El tráfico aéreo en Europa está absolutamente colapsado ante la imposibilidad de volar mientras la nube de cenizas volcánicas del Eyjafjallajkull, en erupción desde el pasado 14 de abril cubre gran parte de Europa.
Es un ejemplo ideal para explicar lo que es una contingencia: una situación que sabemos que puede ocurrir, que no podemos prever, y que de producirse, traerá consecuencias de importancia para el desarrollo normal de la actividad. En este caso, afecta a un continente entero.
¿Se podía prever? Sí, y seguro que los científicos tenían claro lo que podría pasar, pero a los efectos que nos ocupan, en nuestras empresas, nos hemos enterado del cierre de los aeropuertos cuando ya era demasiado tarde para reaccionar.
¿Se podía evitar? Es evidente que no. ¿Se podía prevenir? No el hecho en sí, pero desde luego, sí muchas de las consecuencias.
Nadie podría adivinar hace un par de semanas que una nube de ceniza volcánica cubriría Europa, y mucho menos su impacto sobre el tráfico aéreo que dejarían atrapados a cientos de miles de viajeros. Para las empresas, hubiera sido muy fácil evitar los vuelos, sobre todos los internacionales, o asegurarse de dar coberturas a su personal en destino.
Pero las pérdidas para las empresas, al margen de las aerolíneas, vienen en la mayoría de los casos derivadas de la falta de transporte y comunicaciones. Son dos factores clave que se abordan en un Plan de Contingencia: ¿qué pasaría sí… me fallasen?

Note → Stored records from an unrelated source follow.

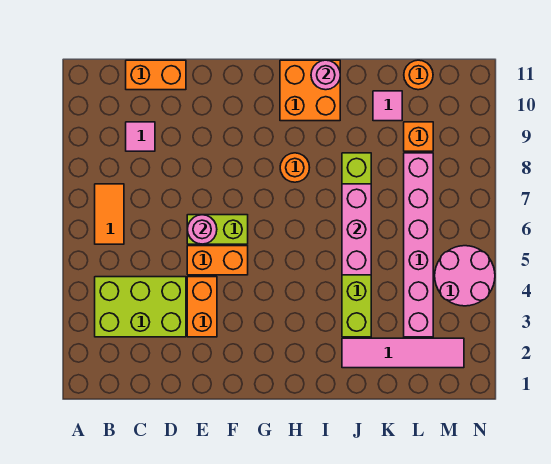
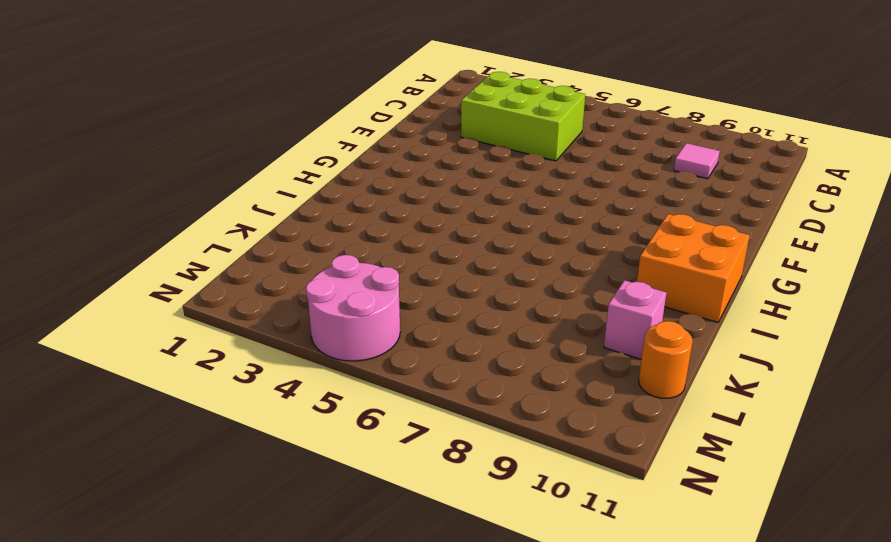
lime 2x3 brick [461,72,585,161] -> lime 2x3 brick turned to [95,277,186,337]
pink 1x1 brick [604,280,666,359] -> pink 1x1 tile [373,91,402,121]
none -> orange 1x2 tile [95,184,124,244]
none -> orange 1x2 brick [126,60,186,90]
none -> orange 1x2 brick [187,277,217,337]

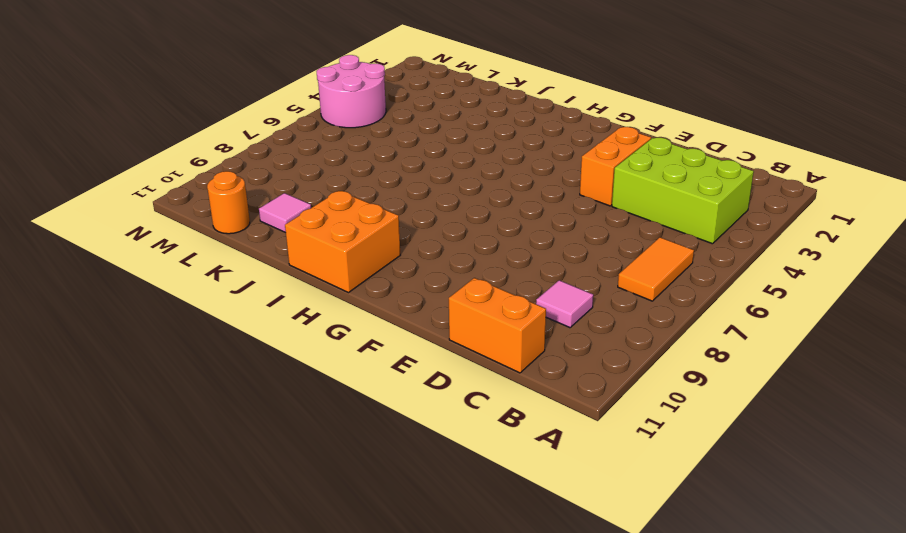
none -> orange 1x2 brick [187,246,248,275]
none -> lime 1x2 brick [187,215,248,244]
none -> orange 1x1 round brick [280,153,310,182]

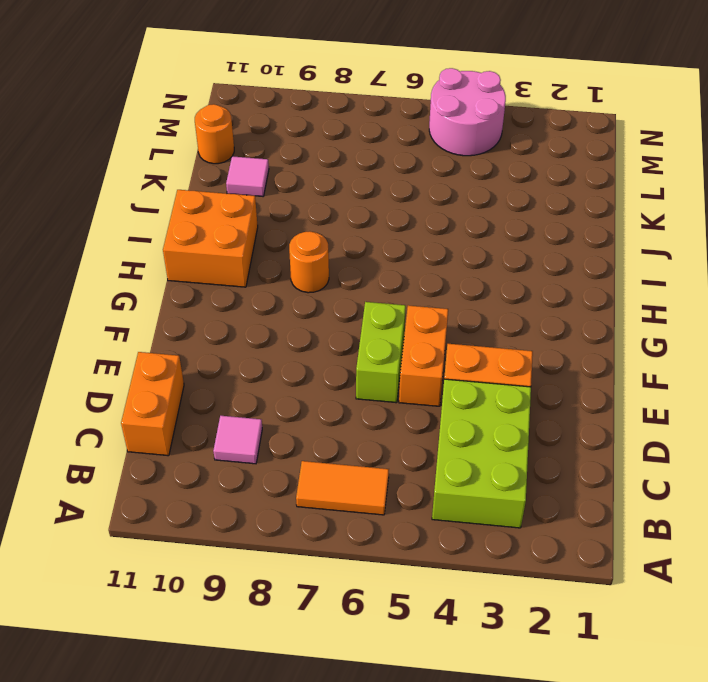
none -> pink 1x4 tile [342,338,464,368]
none -> lime 1x6 brick [342,153,371,337]
none -> pink 1x6 brick [404,153,433,337]

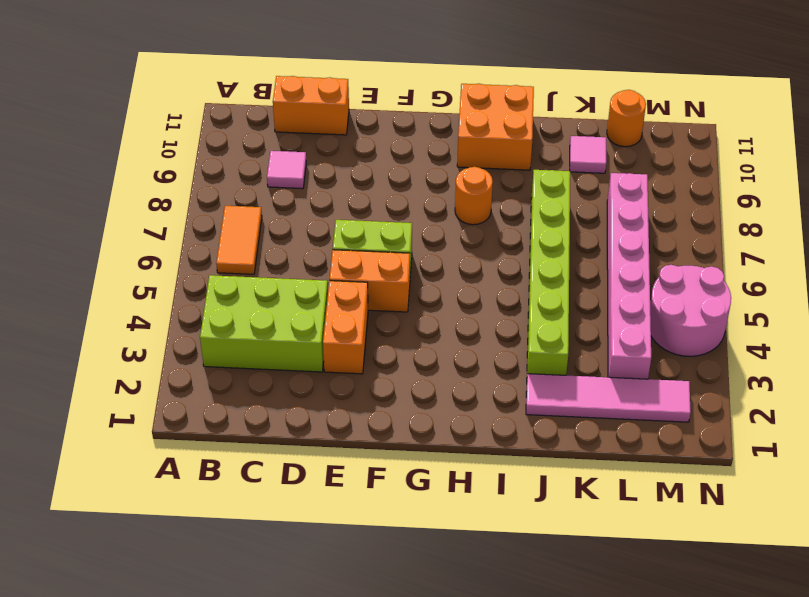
none -> orange 1x1 brick [404,122,433,151]
none -> pink 1x1 round brick [187,215,217,244]
none -> pink 1x1 round brick [311,60,340,90]

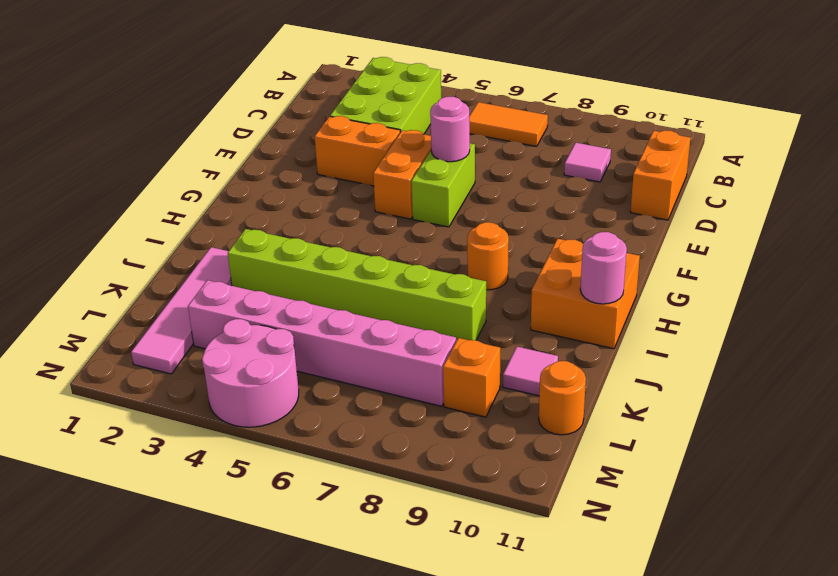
none -> pink 1x3 brick [342,184,371,275]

Las empresas que hayan analizado los riesgos, pueden responder a preguntas como ¿que pasaría si mi director comercial se queda atrapado en una feria a 2.500 kilómetros? ¿que pasaría si también está el director gerente y otros dos directivos con ellos? ¿que pasaría si dejan de llegarme los componentes que necesito para mi proceso productivo y llegan en avión? ¿cómo me comunico con mis directivos? ¿que pasa con reuniones previstas? ¿contratos por firmar? ¿quien suple qué funciones? ¿dónde puedo obtener esas piezas clave? ¿cómo las sustituyo? ¿debo parar la producción?
Ahora, miles de empresas se apresuran para habilitar canales de comunicación efectivos, intentan instalar o alquilar equipos de videoconferencia, buscan transportes o proveedores alternativos, y retrasan reuniones, firmas, encuentros, asistencias a eventos, ferias, etc. etc.
No se trata de analizar qué puede ocurrir con cada desastre natural, terremoto, volcán o tifón que pueda afectar a cada ciudad de la que remotamente dependa la empresa. Se trata de plantear alternativas a una eventual crisis, por ejemplo porque el director general durante siete días no aparezca por la empresa, bien por estar atrapado en Oslo por problemas de tráfico aéreo, o por sufrir una gastroenteritis vírica, e igualmente tener claro cómo subsanar o cómo reaccionar ante la carencia de un componente clave en la fabricación.
En medio del caos, se planifica mal.